[À faire]: Traduisez en anglais cette phrase de l'extrait : « C’est assez génial de se retrouver là dedans, du coup les grands-parents viennent nous dire qu’ils nous ont vus dans le journal, et pensent qu’on ne fait plus de musique quand ils ne nous y voient pas pendant six mois ! »

___ Extrait choisi

Tristan : Il y a un blog que je suis énormément, qui s’appelle Shadazz, et qui nous adore. Pareil pour Des Roses (en train de balancer, ndlr), qui se sont retrouvés « Band of the week ». Je sais que ce sont des personnes que je peux contacter, y compris pour mon autre projet Albinos Congo. Ils m’ont dit que dès qu’on ressortirait quelque chose, ils seraient au taquet pour nous soutenir, les Inrocks aussi. C’est cool de pouvoir se sentir soutenu. Avec Albinos Congo, on s’était même retrouvé dans un Top 50, devant Busta Rhymes !
Renaud : On a eu quatre hermines dans Bretagne Actuelle ! (4/5, ndlr)
Tristan : Oui, Presse Océan et Ouest-France sont à fond aussi ! C’est assez génial de se retrouver là dedans, du coup les grands-parents viennent nous dire qu’ils nous ont vus dans le journal, et pensent qu’on ne fait plus de musique quand ils ne nous y voient pas pendant six mois !
Quel est votre regard sur la scène psyché/shoegaze actuelle, à Nantes, en France et dans le monde ?
Tristan : Il y a un gros retour du « psyché » en France et dans le monde entier ! Les Black Angels organisent leur psych-fest au Chabada depuis 2 ans avec une programmation vraiment cool et super large, et ça fait du bien dans une ville comme celle d’Angers ! Les mecs des Blacks Angels font des sortes de conférences sur le psyché et ils en parlent plutôt bien. Après il ne faut pas oublier que lorsqu’on parle de ce revival il est simplement question du style musical, le mouvement psychédélique, qui était clairement utopique, a quant à lui complètement disparu.

______
___ Extrait des données

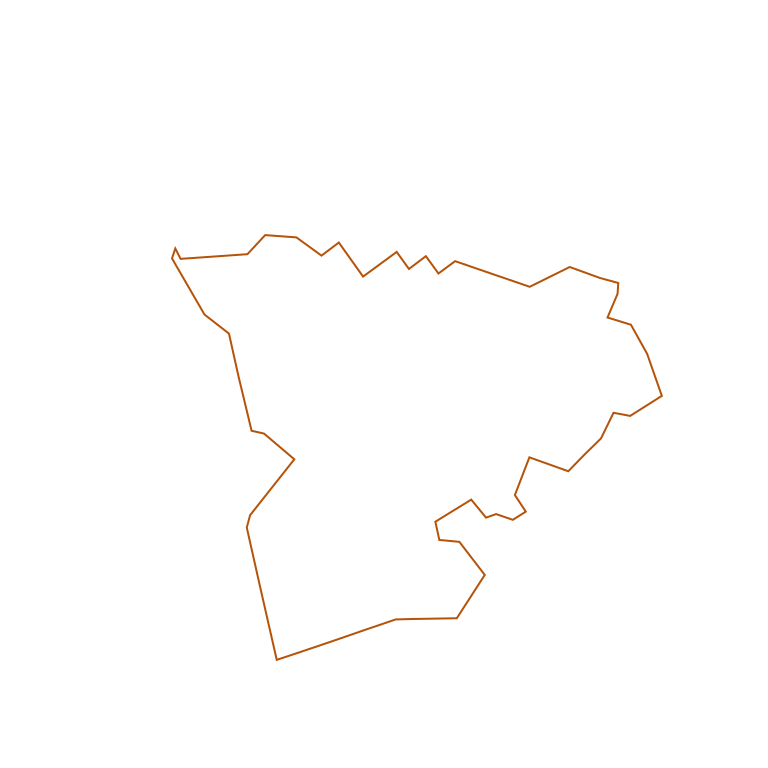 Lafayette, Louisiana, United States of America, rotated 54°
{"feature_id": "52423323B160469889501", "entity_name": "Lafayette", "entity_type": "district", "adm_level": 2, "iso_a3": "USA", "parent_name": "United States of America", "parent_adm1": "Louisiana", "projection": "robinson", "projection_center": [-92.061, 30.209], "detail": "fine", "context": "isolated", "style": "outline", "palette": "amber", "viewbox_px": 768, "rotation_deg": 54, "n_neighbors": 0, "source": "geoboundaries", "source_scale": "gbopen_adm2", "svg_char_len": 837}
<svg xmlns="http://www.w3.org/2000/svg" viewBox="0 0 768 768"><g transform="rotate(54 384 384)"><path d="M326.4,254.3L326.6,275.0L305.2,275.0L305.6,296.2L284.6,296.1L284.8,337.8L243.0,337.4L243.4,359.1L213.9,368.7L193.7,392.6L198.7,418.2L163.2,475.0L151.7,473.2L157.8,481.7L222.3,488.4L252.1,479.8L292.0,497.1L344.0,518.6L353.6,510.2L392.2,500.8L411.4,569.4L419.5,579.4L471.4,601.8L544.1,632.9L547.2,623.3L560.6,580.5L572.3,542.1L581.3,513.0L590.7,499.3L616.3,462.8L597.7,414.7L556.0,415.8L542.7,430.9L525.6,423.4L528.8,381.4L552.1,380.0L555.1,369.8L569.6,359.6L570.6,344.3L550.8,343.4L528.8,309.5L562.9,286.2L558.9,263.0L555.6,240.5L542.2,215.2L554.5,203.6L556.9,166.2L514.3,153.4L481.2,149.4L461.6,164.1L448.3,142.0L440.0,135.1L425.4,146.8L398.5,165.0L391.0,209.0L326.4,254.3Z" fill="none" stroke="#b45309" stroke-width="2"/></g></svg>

______

[Corrigé]: It's pretty great to end up in there, so the grandparents come and tell us they saw us in the paper, and they think we've stopped making music when they don't see us in it for six months!